As he meets with local doctors, Samrow said he is also developing a sense of who will be retiring in upcoming years and what needs the community will have for physicians. “I already know we don’t have enough primary care in the market now,” he said, adding that the shortage of primary care physicians is a national challenge. “We have added two nurse practitioners and an internal medicine doctor (this year).”

And while recruiting and retention are critical needs, Samrow said they are not the only focus in his first six months on the job. Process improvements – work that will ultimately improve patient experiences – is an ongoing focus that benefits from the attitudes and enthusiasm of the physicians and staff.

“Coming into a situation like this, where we want to make some changes and process improvements, people will sometimes have a tendency to maybe be a little resistant to change and that’s not true at all here,” he said. “It’s actually remarkable, in my opinion, how the leaders here are like ‘let’s move, let’s go, let’s put these measures in place or the plans in place …’

“When I first got here, I’d go home and tell (my family) this might be the coolest job I’m ever going to have. We recognize we have some opportunities, but nobody wants to resist changes … and it’s so awesome.”

Merit Health Natchez employs more than 400 people, and Samrow said the employees are the starting point for all the hospital’s successes. “If you have good, high morale on your staff; you have enough staff to do the job; and you have the tools you need to do the job, then everything falls into place. So, I truly believe that everything starts with staff … It doesn’t matter what your role and responsibility is in an organization, in a health care system – if you have good employee engagement, good happy staff, then all the other measures that we care about are going to come to fruition.”

Samrow is a U.S. Army veteran who served six years at Army hospitals in Alabama, Louisiana, Washington D.C. and Hawaii. After completing his military service, he applied his clinical training in radiologic technology and nuclear medicine at hospitals in Louisiana and subsequently advanced into leadership and executive positions.

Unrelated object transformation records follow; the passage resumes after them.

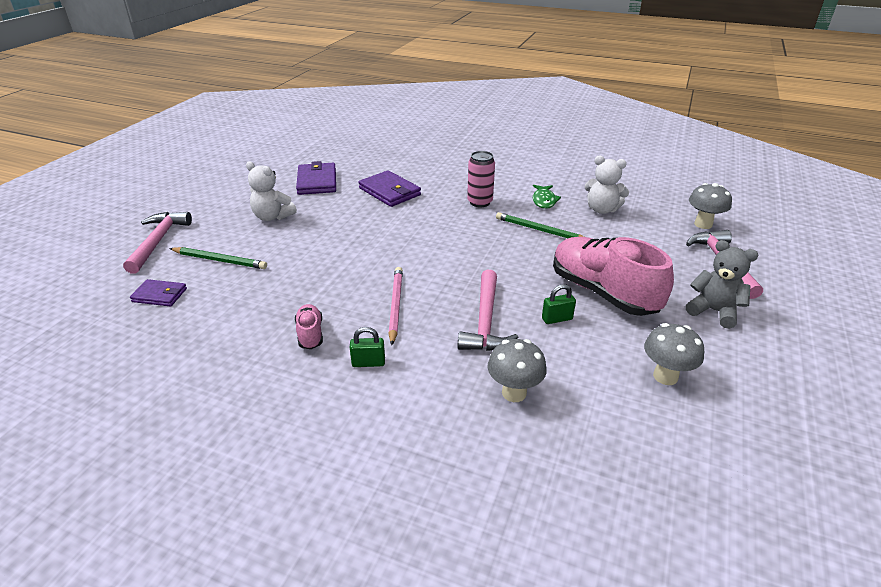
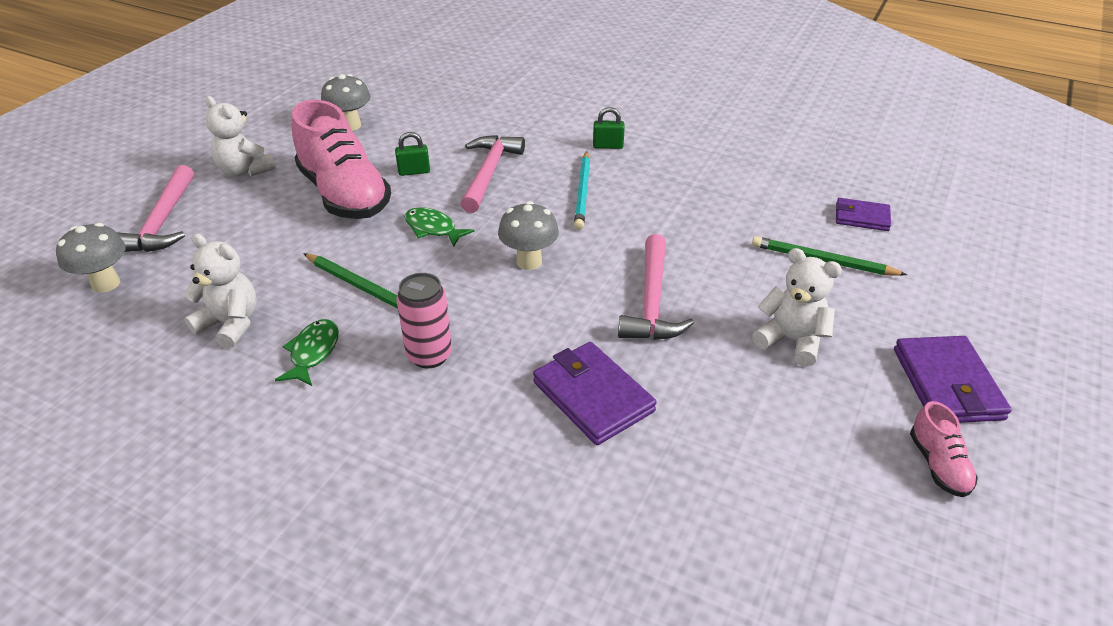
camera: 175 degrees left, 5 degrees up
pink hammer [123,212,192,274] -> pink hammer moved to [618,234,694,340]
pink shoe [295,304,323,349] -> pink shoe moved to [910,401,978,497]
purple wallet [296,161,336,195] -> purple wallet moved to [894,336,1012,423]
pink pencil [388,267,403,345] -> turquoise pencil [574,151,590,230]
grey mushroom [488,339,547,402] -> grey mushroom moved to [498,201,559,270]
grey teddy bear [686,240,758,329] -> white teddy bear [205,96,276,176]
none -> green fish [405,207,475,247]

He earned his bachelor’s degree from the University of New Orleans and his master’s in business administration from New England College in Henniker, New Hampshire. He worked with Merit Health system as CEO at Merit Health River Region in Vicksburg before moving to Oklahoma.

And for Samrow and his family, the Natchez job gives them the opportunity to “come home.” He grew up in Slidell, La., and his family has been hunting in Ferriday, La., for more than 30 years. His wife, Rebecca, is from St. Francisville, La. Their youngest daughter, Ella, is a student at Cathedral School. “I’ve seen my brother more in the first six weeks I’ve been here than I had for the previous four years,” Samrow said. “Rebecca and I feel like we’ve finally found our place.”